Weil er mit Hermann die Erfahrung gemacht hatte, dass sich gerade ältere Schüler nicht mehr für die Schulspiele seiner Jugend interessierten, sah Koch in den englischen Spielen die Lösung. Sie waren definitiv modern, weil sie mehr Wettbewerb boten und komplexer und körperbetonter praktiziert wurden als Schlagball, Drittenabschlagen oder Wanderball. In der Tat haftete den vielen Spielesammlungen in der Nachfolge GutsMuths’ etwas höchst Altertümliches an. In ihnen finden sich auch Sackhüpfen oder Eierlaufen Spiele, die bis heute auf dem Kindergeburtstag Hochkonjunktur haben. Anders ausgedrückt: Während die deutschen Turnspiele miteinander gespielt wurden, gab es bei den englischen Spielen ein klares Konkurrenzverhältnis. Noch dazu übten sich die Schüler durch das Prinzip des fairen Wettbewerbs spielend in die Parameter von Bürgertum, Liberalismus und Freihandel ein.
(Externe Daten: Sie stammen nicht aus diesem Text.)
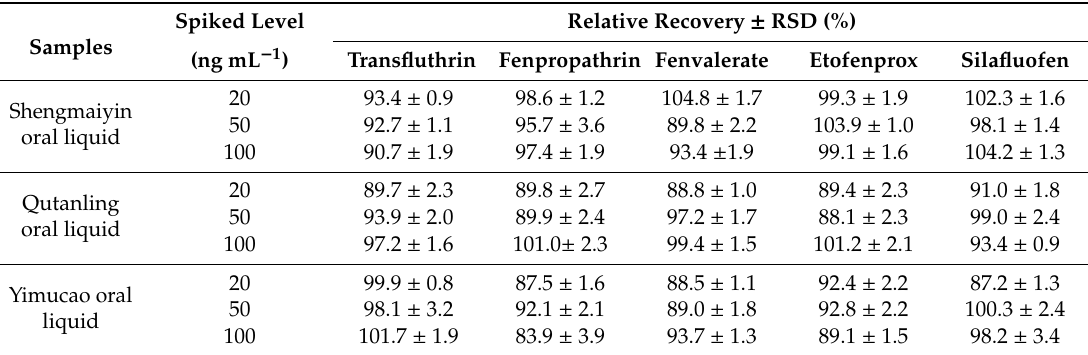
Table 2. Analysis of Traditional Chinese medicine (TCM) samples and spiked recoveries ( n = 3).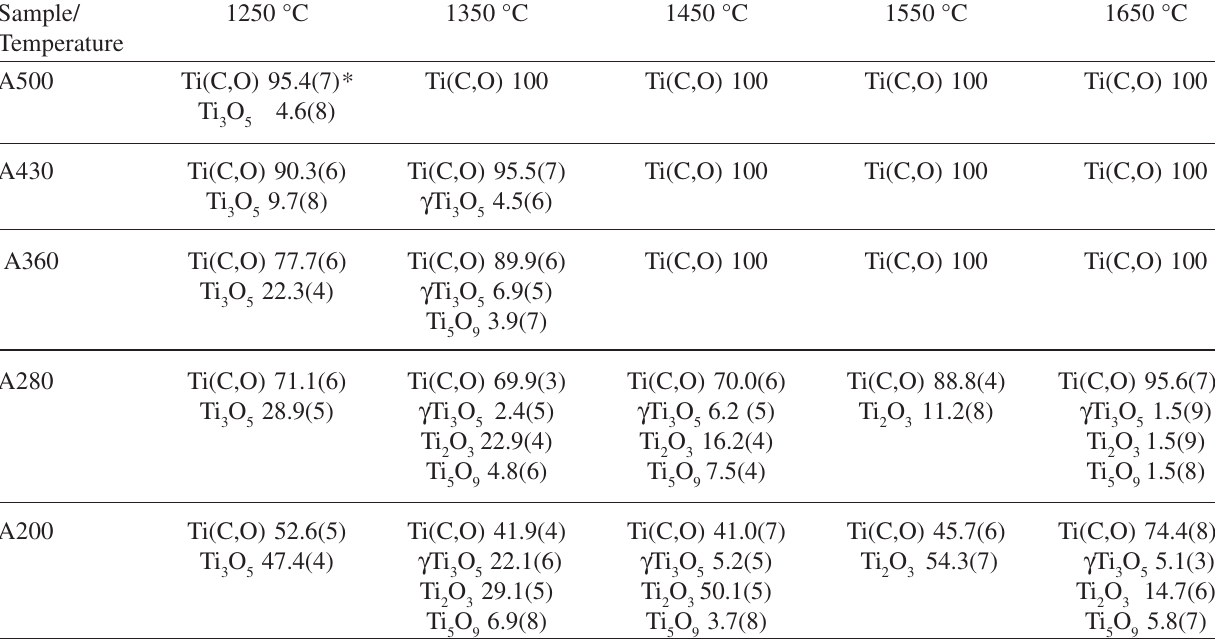
Table 1. Phases content (wt.%) of TiO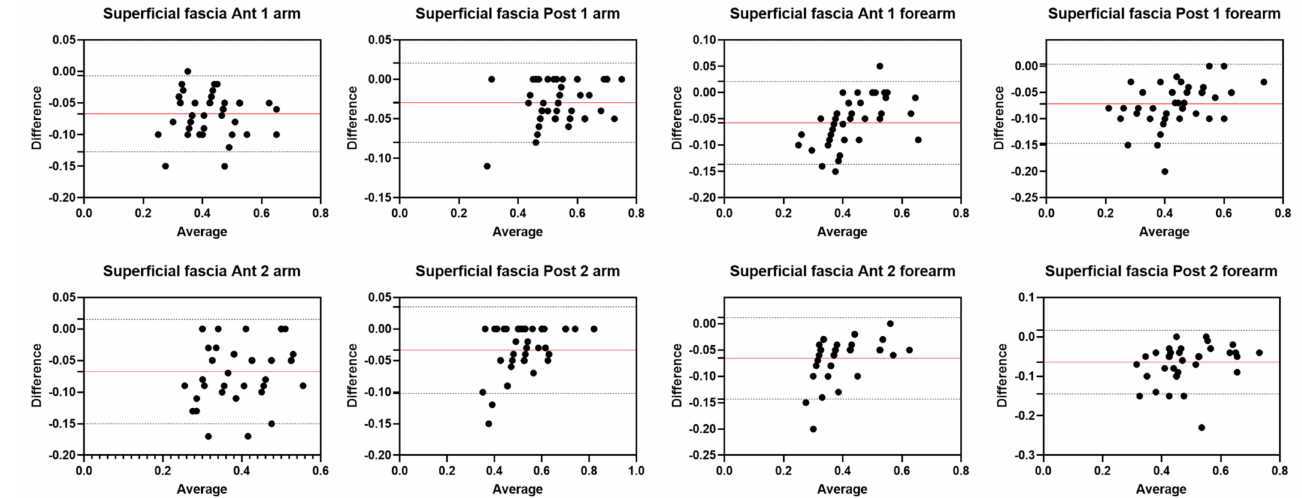
Figure 12. Bland–Altman plot comparing two raters (R1 and R2) measuring the US thicknesses of the superficial fascia of the arm and of forearm for the different/levels. Red line = bias or mean difference; dashed lines: 95% limits of agreement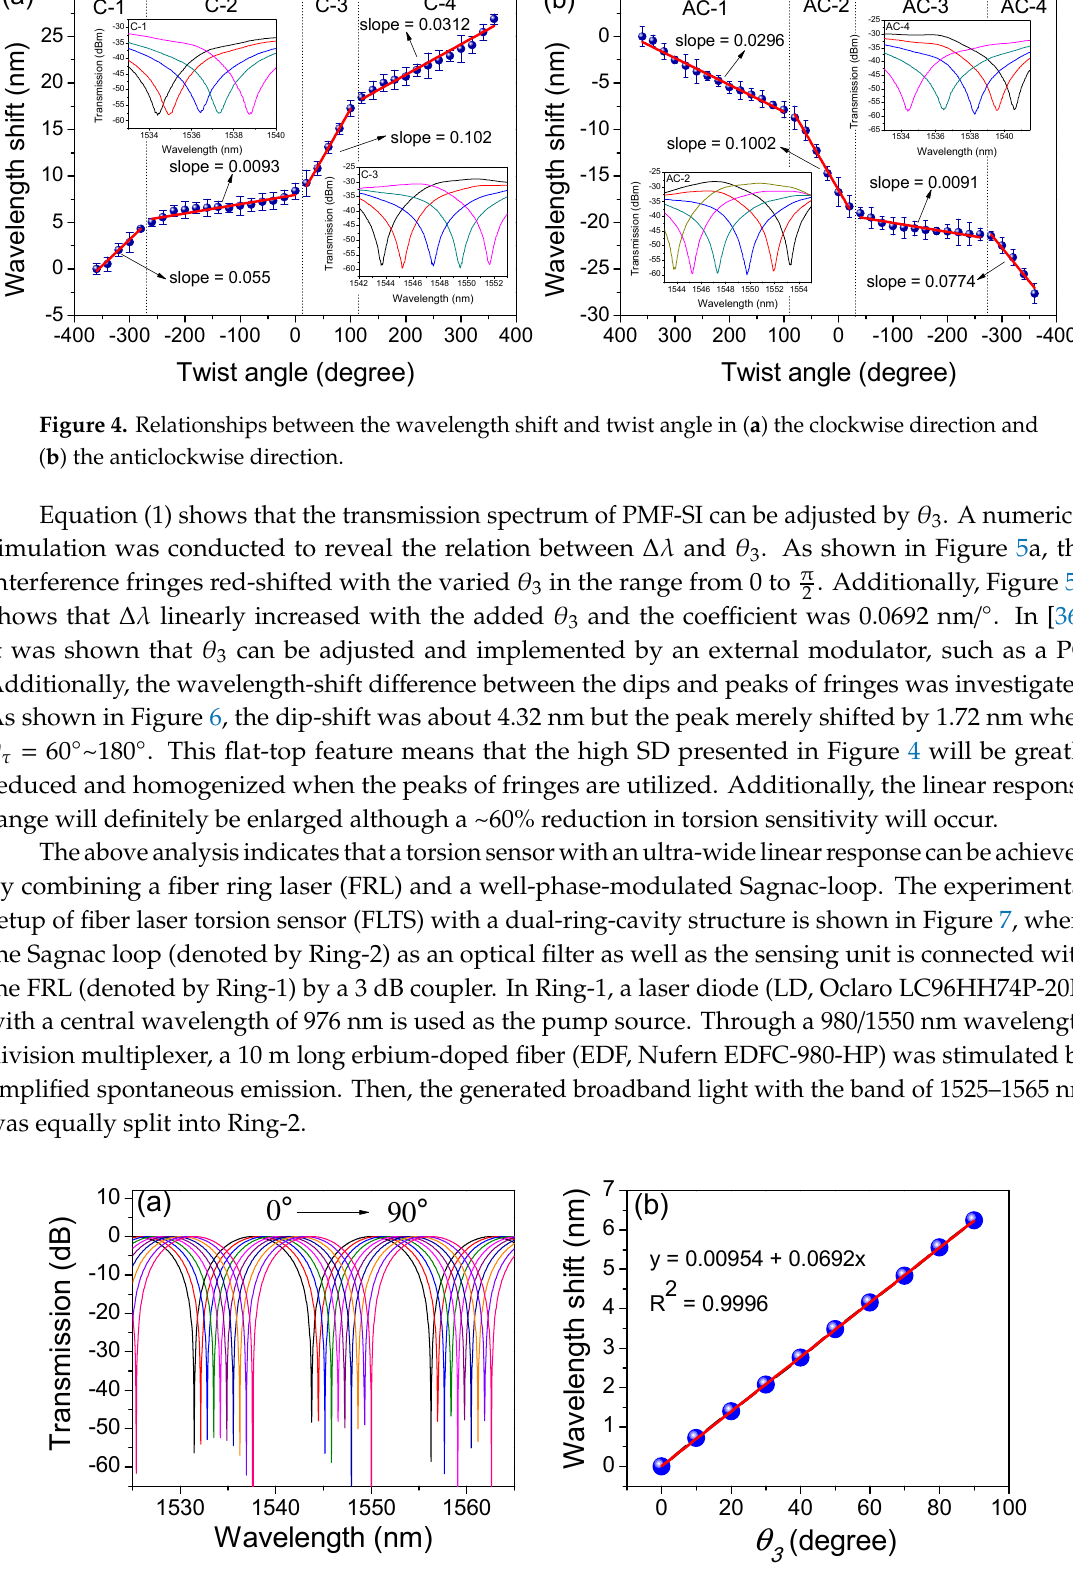
1.72nm Figure 6. Interference fringe peak and dip wavelength shift with the changed 𝜃 (cid:3099) . The above analysis indicates that a torsion sensor with an ultra-wide linear response can be achieved by combining a fiber ring laser (FRL) and a well-phase-modulated Sagnac-loop. The experimental setup of fiber laser torsion sensor (FLTS) with a dual-ring-cavity structure is shown in Figure 7, where the Sagnac loop (denoted by Ring-2) as an optical filter as well as the sensing unit is connected with the FRL (denoted by Ring-1) by a 3 dB coupler. In Ring-1, a laser diode (LD, Oclaro LC96HH74P-20R) with a central wavelength of 976 nm is used as the pump source. Through a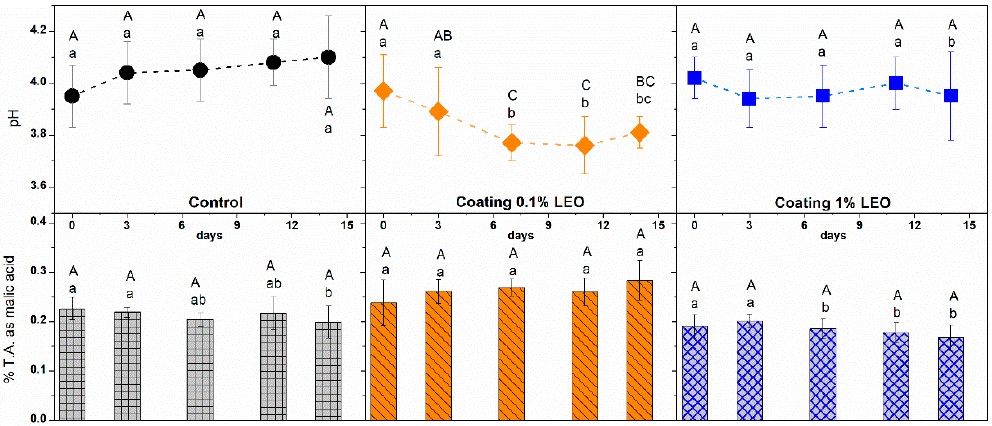
Figure 4. pH (upper panels) and titratable acidity (lower panels) of fresh-cut apples with different treatment during storage at 4 °C. Means with the same letters (lowercase: amongst different treatments for the same time; uppercase: for the same treatment during different storage times) are not significantly different according to Tukey’s test ( p > 0.05). Vertical bars indicate standard deviation.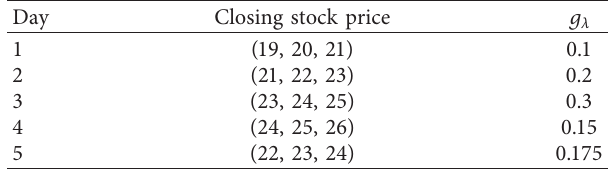
Table 1: Closing stock prices over 5 days.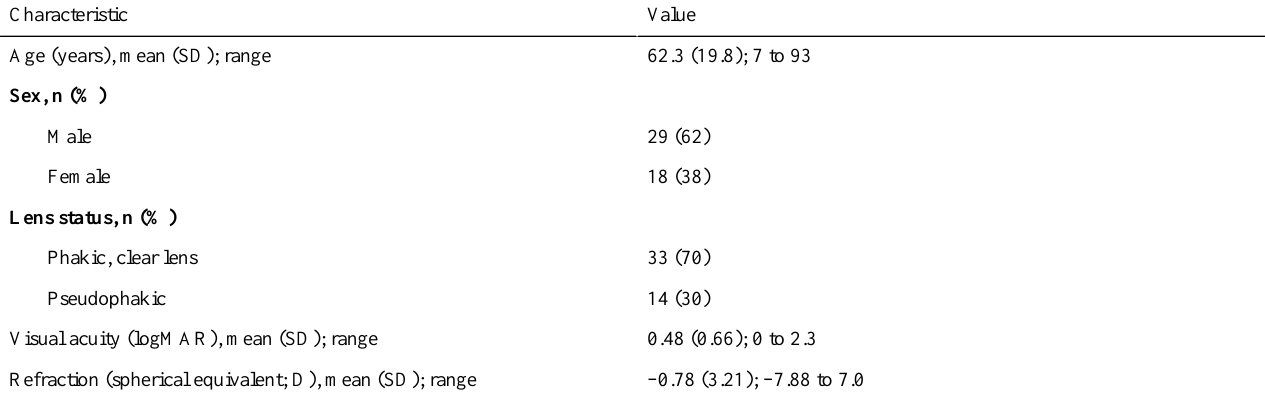
Table 1. Characteristics of the study sample (N=47).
Man kann es eine moderne Theorie der Spiele nennen, woran Koch damals arbeitete. Ende der 1870er Jahre war sie in ihren Grundzügen komplett. Die neuen englischen Spiele waren attraktiv, weil es wirklich um Gewinnen und Verlieren ging und der Erfolg Tor oder nicht Tor messbar und für jedermann verständlich war. Sie passten in die Zeit, weil sie durch vergleichsweise komplexe Regeln die alten ländlichen Spieltraditionen hinter sich ließen. Und sie waren erzieherisch wertvoll im Rahmen einer modernen Reformpädagogik, die in den Jugendlichen nicht mehr bloß Empfehlsempfänger in der Turnhalle sah.